On Tuesday, Chinese President Xi Jinping announced a planned rollback of the manufacturing foreign ownership limits first set forth in the 1990s, which require that manufacturing operations in China be at least 50% Chinese owned. Specifically, China will begin by eliminating this ownership requirement for electric vehicle production and gradually roll back the requirements for all other automobiles as well as airplane manufacturing and shipbuilding until all limits are lifted in 2022. This move, coupled with China’s aggressive 10% electric vehicle mandate starting in 2019, emphasizes the concerted efforts being taken by the Chinese government to dominate the future global electric vehicle manufacturing industry.
In concert with the easing of foreign ownership limits, China has also indicated that it is likely to dramatically lower its current 25% tariff imposed on imported vehicles. In a shift from its historical protectionist position, China is clearly readying its economy to be a global EV manufacturing hub. By dropping import tariffs, Chinese exports are less likely to be met with reciprocal tariffs which would have a chilling effect on the growing Chinese automobile export market.
While U.S. companies have only recently looked to China as a global manufacturing source (in 2017, about 50,000 vehicles were imported from China to the United States), Chinese business have long had eyes on the United States as a target export market. In the startup space, Chinese-backed companies such as Faraday Future and SF Motors have aimed to enter the U.S. market by following Tesla’s model. In fact, SF motors has even brought in original Tesla founder, Martin Eberhard as its Chief Innovation Officer to help launch the company. Using a different approach, Geely, which had tried and failed to enter the U.S. market on its own in 2008, acquired Volvo from Ford in 2010 and has enabled Volvo to almost double its annual sales since the acquisition. Even with the prior failures of both Geely and Chery to directly enter the United States, that has not stopped GAC from making its own entrance after displaying its product at the 2018 North America International Auto Show in Detroit.
However, finding a consistent way into the United States or even global automobile manufacturing market will present its challenges. U.S. manufacturers have long been skeptical of entering China due to misappropriation of intellectual property, which will only become a larger concern with the advent of autonomous technology. While President Xi has indicated that IP rights will be strengthened in the future, the similarity between GAC and GMC in both name and appearance, and Geely’s Lynk & CO and Ford’s Lincoln brand, which also challenged Geely’s attempted trademark registration, are clear representations that Chinese companies will still push the limits with intellectual property.

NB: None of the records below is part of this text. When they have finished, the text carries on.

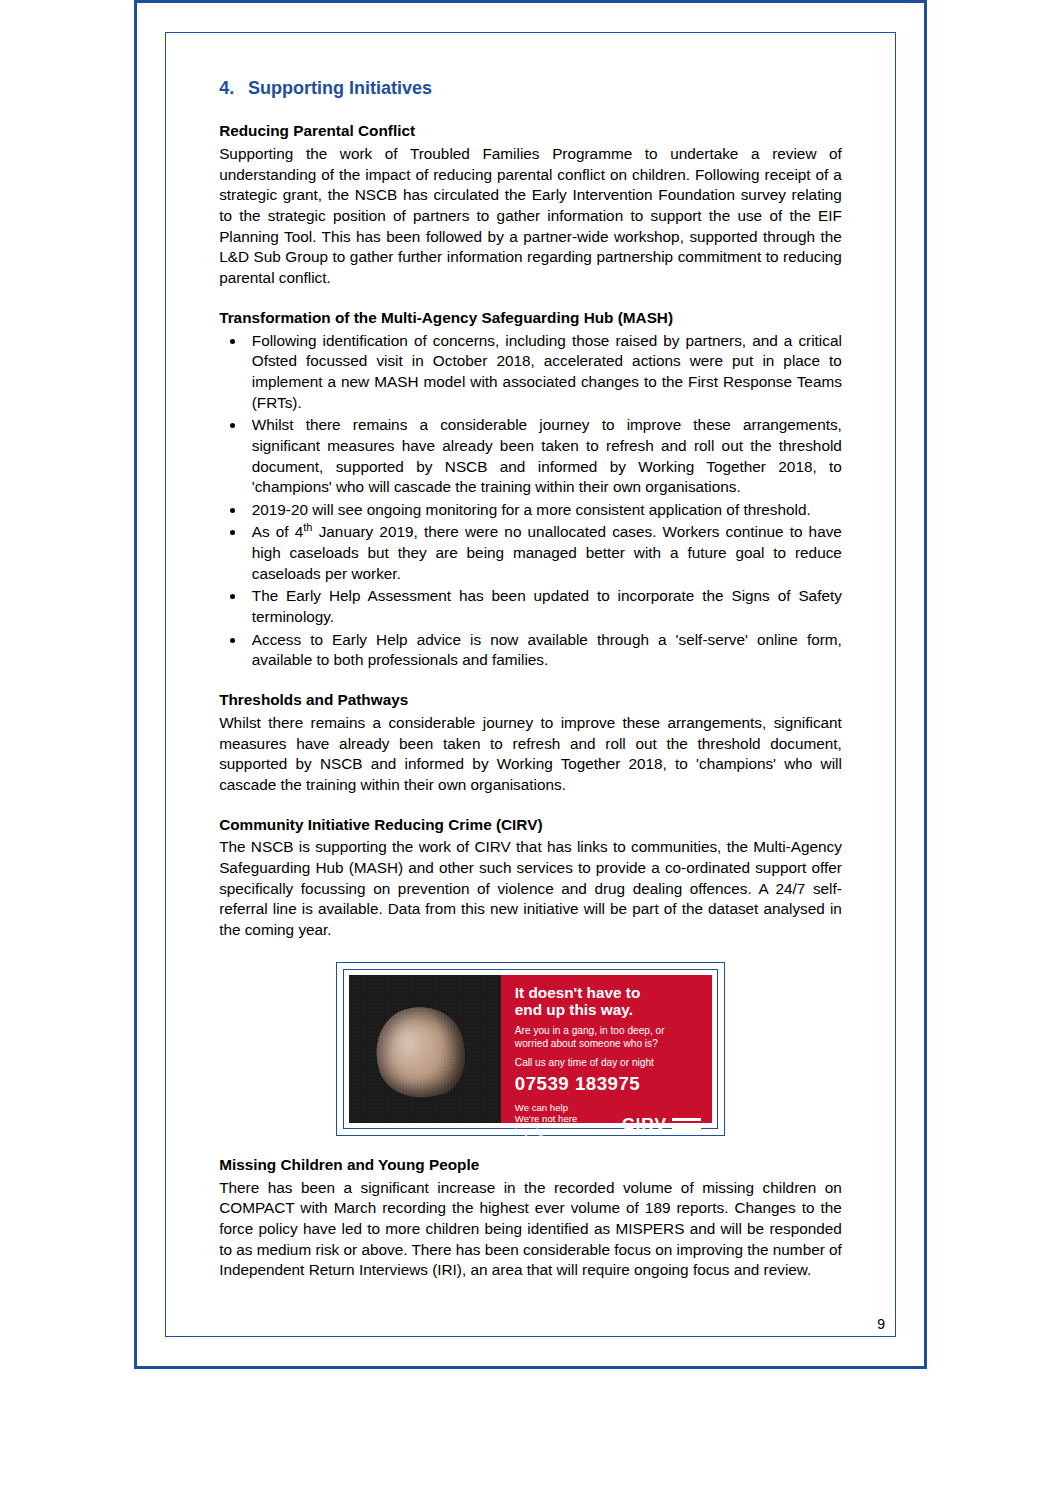4. Supporting Initiatives
Reducing Parental Conflict
Supporting the work of Troubled Families Programme to undertake a review of understanding of the impact of reducing parental conflict on children. Following receipt of a strategic grant, the NSCB has circulated the Early Intervention Foundation survey relating to the strategic position of partners to gather information to support the use of the EIF Planning Tool. This has been followed by a partner-wide workshop, supported through the L&D Sub Group to gather further information regarding partnership commitment to reducing parental conflict.
Transformation of the Multi-Agency Safeguarding Hub (MASH)
Following identification of concerns, including those raised by partners, and a critical Ofsted focussed visit in October 2018, accelerated actions were put in place to implement a new MASH model with associated changes to the First Response Teams (FRTs).
Whilst there remains a considerable journey to improve these arrangements, significant measures have already been taken to refresh and roll out the threshold document, supported by NSCB and informed by Working Together 2018, to 'champions' who will cascade the training within their own organisations.
2019-20 will see ongoing monitoring for a more consistent application of threshold.
As of 4th January 2019, there were no unallocated cases. Workers continue to have high caseloads but they are being managed better with a future goal to reduce caseloads per worker.
The Early Help Assessment has been updated to incorporate the Signs of Safety terminology.
Access to Early Help advice is now available through a 'self-serve' online form, available to both professionals and families.
Thresholds and Pathways
Whilst there remains a considerable journey to improve these arrangements, significant measures have already been taken to refresh and roll out the threshold document, supported by NSCB and informed by Working Together 2018, to 'champions' who will cascade the training within their own organisations.
Community Initiative Reducing Crime (CIRV)
The NSCB is supporting the work of CIRV that has links to communities, the Multi-Agency Safeguarding Hub (MASH) and other such services to provide a co-ordinated support offer specifically focussing on prevention of violence and drug dealing offences. A 24/7 self-referral line is available. Data from this new initiative will be part of the dataset analysed in the coming year.
It doesn't have to
end up this way.
Are you in a gang, in too deep, or
worried about someone who is?
Call us any time of day or night
07539 183975
We can help
We're not here
to judge
C|RV
www.aimonline.org.uk
Missing Children and Young People
There has been a significant increase in the recorded volume of missing children on COMPACT with March recording the highest ever volume of 189 reports. Changes to the force policy have led to more children being identified as MISPERS and will be responded to as medium risk or above. There has been considerable focus on improving the number of Independent Return Interviews (IRI), an area that will require ongoing focus and review.
9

In the meantime, some relationships between global automobile manufacturers and their Chinese joint venture partners have been in place for almost two decades and regardless of the shifts in ownership restrictions, easing of tariffs, and strengthening of IP protections, global manufacturers have expressed initial resistance to change. After hearing many of these manufacturers assure the public that these joint venture partnerships are here to stay, the attempted economic transition may be slower than initially anticipated, but rest assured, it’s coming.